## ASSIGNMENT
Once you have read the listing, write it all out exactly.

· · ·

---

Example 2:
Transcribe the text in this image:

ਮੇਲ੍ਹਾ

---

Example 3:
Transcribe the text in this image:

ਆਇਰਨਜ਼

· · ·

## ANSWER SECTION
---

Example 2:
Transcribe the text in this image:

ਮੇਲ੍ਹਾ

---

Example 3:
Transcribe the text in this image:

ਆਇਰਨਜ਼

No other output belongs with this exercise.